Well that’s quite the bearish start to Monday, despite the Macron victory in the French elections that markets were supposed to be in favour of. Covid cases/increases/fears in China are being blamed initially for the sell off this morning, but it’s probably more of a mixture of everything. Sanctions against Russia are hurting the West just as much, with Germany being worse affected. A forecasted cold snap in May in the UK will see a spike in demand for gas (and electricity). Hopefully the sanctions aren’t cutting the West’s nose off to spite their face. We also have the FOMC meeting next week looming in on the radar. The S&P500 is looking particularly weak now with both the Raff channels heading downwards, and the 10d FTSE100 Raff channel also heading down for the first time in a while.

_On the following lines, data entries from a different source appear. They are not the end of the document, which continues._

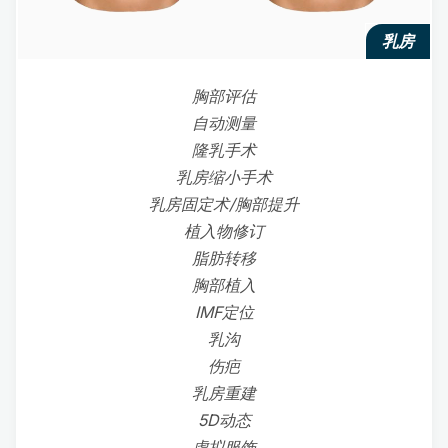
乳房
胸部评估
自动测量
隆乳手术
乳房缩小手术
乳房固定术/胸部提升
植入物修订
脂肪转移
胸部植入
IMF定位
乳沟
伤疤
乳房重建
5D动态
虚拟服饰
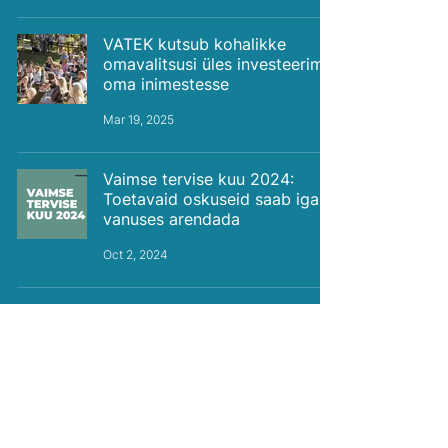
VATEK kutsub kohalikke
omavalitsusi üles investeerima
oma inimestesse
Mar 19, 2025
Vaimse tervise kuu 2024:
Toetavaid oskuseid saab igas
vanuses arendada
Oct 2, 2024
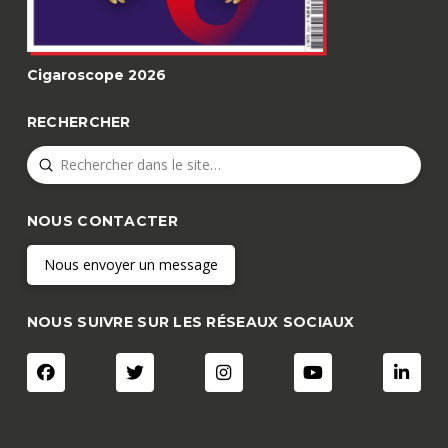
Cigaroscope 2026
RECHERCHER
Submit
Search
NOUS CONTACTER
Nous envoyer un message
NOUS SUIVRE SUR LES RÉSEAUX SOCIAUX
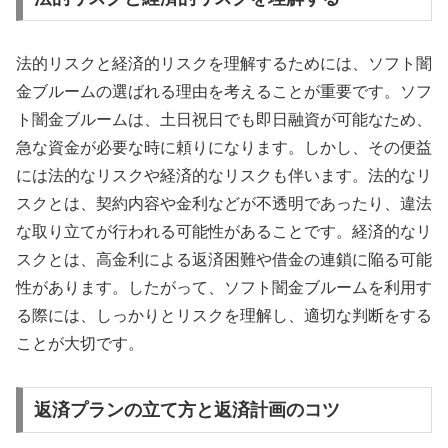
法的リスクと経済的リスクを理解するためには、ソフト闇
金ブルームの選ばれる理由を考えることが重要です。ソフ
ト闇金ブルームは、土日祝日でも即日融資が可能なため、
急な資金が必要な時に頼りになります。しかし、その便益
には法的なリスクや経済的なリスクも伴います。法的なリ
スクとは、契約内容や金利などが不透明であったり、違法
な取り立てが行われる可能性があることです。経済的なリ
スクとは、高金利による返済困難や借金の連鎖に陥る可能
性があります。したがって、ソフト闇金ブルームを利用す
る際には、しっかりとリスクを理解し、適切な判断をする
ことが大切です。
返済プランの立て方と返済計画のコツ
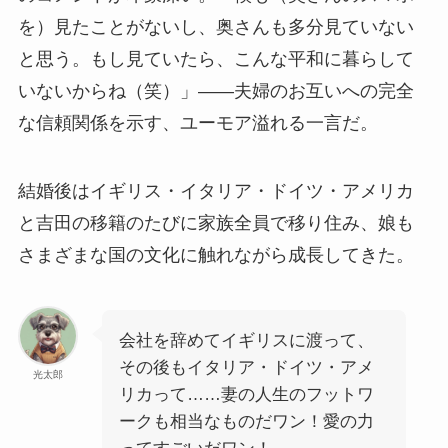
を）見たことがないし、奥さんも多分見ていない
と思う。もし見ていたら、こんな平和に暮らして
いないからね（笑）」——夫婦のお互いへの完全
な信頼関係を示す、ユーモア溢れる一言だ。
結婚後はイギリス・イタリア・ドイツ・アメリカ
と吉田の移籍のたびに家族全員で移り住み、娘も
さまざまな国の文化に触れながら成長してきた。
会社を辞めてイギリスに渡って、
その後もイタリア・ドイツ・アメ
光太郎
リカって……妻の人生のフットワ
ークも相当なものだワン！愛の力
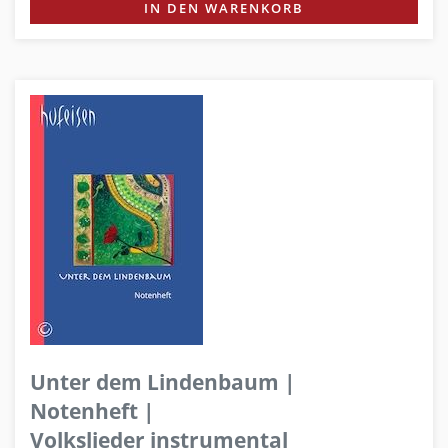
IN DEN WARENKORB
Unter dem Lindenbaum |
Notenheft |
Volkslieder instrumental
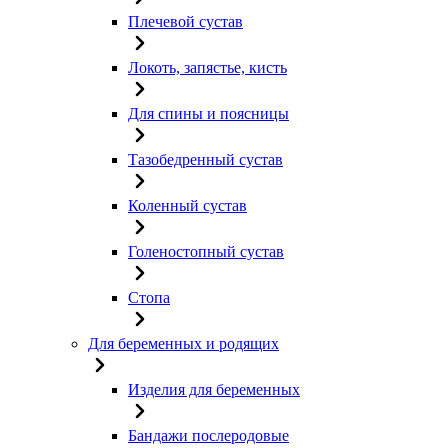
Плечевой сустав
Локоть, запястье, кисть
Для спины и поясницы
Тазобедренный сустав
Коленный сустав
Голеностопный сустав
Стопа
Для беременных и родящих
Изделия для беременных
Бандажи послеродовые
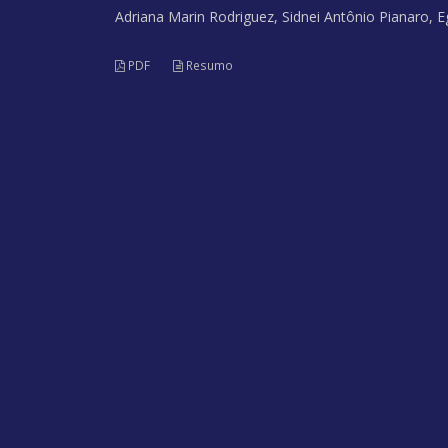
Adriana Marin Rodriguez, Sidnei Antônio Pianaro, 
PDF
Resumo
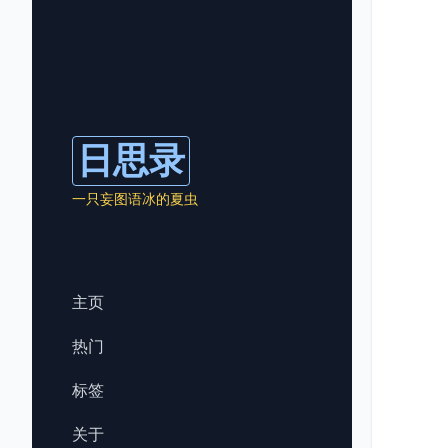
日思录
一只妄图语冰的夏虫
主页
热门
标签
关于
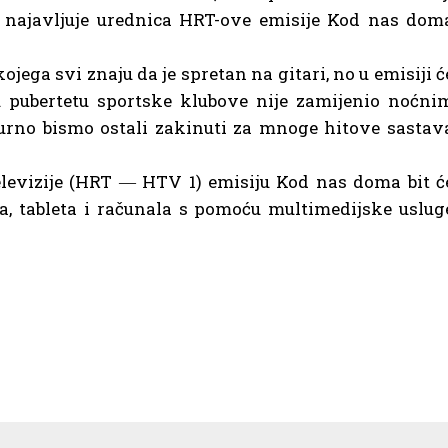
– najavljuje urednica HRT-ove emisije Kod nas dom
ojega svi znaju da je spretan na gitari, no u emisiji ć
 pubertetu sportske klubove nije zamijenio noćni
urno bismo ostali zakinuti za mnoge hitove sastav
evizije (HRT ― HTV 1) emisiju Kod nas doma bit ć
a, tableta i računala s pomoću multimedijske uslug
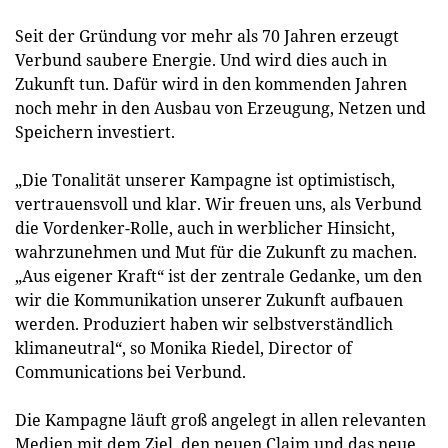
Seit der Gründung vor mehr als 70 Jahren erzeugt
Verbund saubere Energie. Und wird dies auch in
Zukunft tun. Dafür wird in den kommenden Jahren
noch mehr in den Ausbau von Erzeugung, Netzen und
Speichern investiert.
„Die Tonalität unserer Kampagne ist optimistisch,
vertrauensvoll und klar. Wir freuen uns, als Verbund
die Vordenker-Rolle, auch in werblicher Hinsicht,
wahrzunehmen und Mut für die Zukunft zu machen.
„Aus eigener Kraft“ ist der zentrale Gedanke, um den
wir die Kommunikation unserer Zukunft aufbauen
werden. Produziert haben wir selbstverständlich
klimaneutral“, so Monika Riedel, Director of
Communications bei Verbund.
Die Kampagne läuft groß angelegt in allen relevanten
Medien mit dem Ziel, den neuen Claim und das neue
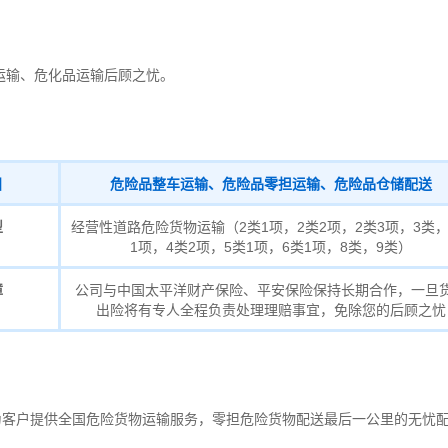
运输、危化品运输后顾之忧。
目
危险品整车运输、危险品零担运输、危险品仓储配送
型
经营性道路危险货物运输（2类1项，2类2项，2类3项，3类，
1项，4类2项，5类1项，6类1项，8类，9类）
障
公司与中国太平洋财产保险、平安保险保持长期合作，一旦
出险将有专人全程负责处理理赔事宜，免除您的后顾之忧
，为客户提供全国危险货物运输服务，零担危险货物配送最后一公里的无忧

To start with though we are on the daily support level at 7436 and S1 at 7432. 7440 is also the daily coral and the first test of this since it went green on 7th April. The bulls need to be quick out the blocks today to get a rise towards the pivot at the very least at the 7521 level.

7483 is also a back test of the key fib so we could see any rise stutter here this morning to drop back down to this 7430 area.

Should the bulls break above the pivot at 7521 then 7564 is the 200ema on the 30min chart and could get seen, though as I write this that looks a big ask! I am not expecting it to get this high today.

The bears will be looking to break below the 7430 though as that opens up the potential for a slide down to the 7200 area, with 7293 first up as we have the 200ema on the daily chart here. 7293 is also the S3 level for today, and should it slide there then we could see a bounce – worth a tentative long here. First up though is 7385 for S2 and the lower of the fib levels that may see a reaction. Going to be a tricky open!

The shorting the rallies stance last week was certainly the right move, though that cheeky little move to 7610 on Friday looks like a stop hunt.

S&P500 and Dax40
S&P500 looks a mess for the bulls with yearly lows beckoning below this 4250 level. Any rise is likely to be shorted, and the 2h resistance levels at the 4400 and 4430 levels would be good areas to get short on any rallies. Likewise the Dax, any rallies to the 14330 area would test the 2h resistance levels and worth shorting here. That said, a climb to these today maybe a big ask for the bulls and the daily pivots at 4302 and 1432 looks more achievable. Again, it all depends on the bulls being quick out the blocks.

Trade cautiously this week as it still feels volatile. We should start to see the volume kick up a bit this week too which may well help to stabilise the whipsaws that we had last week. Good luck today.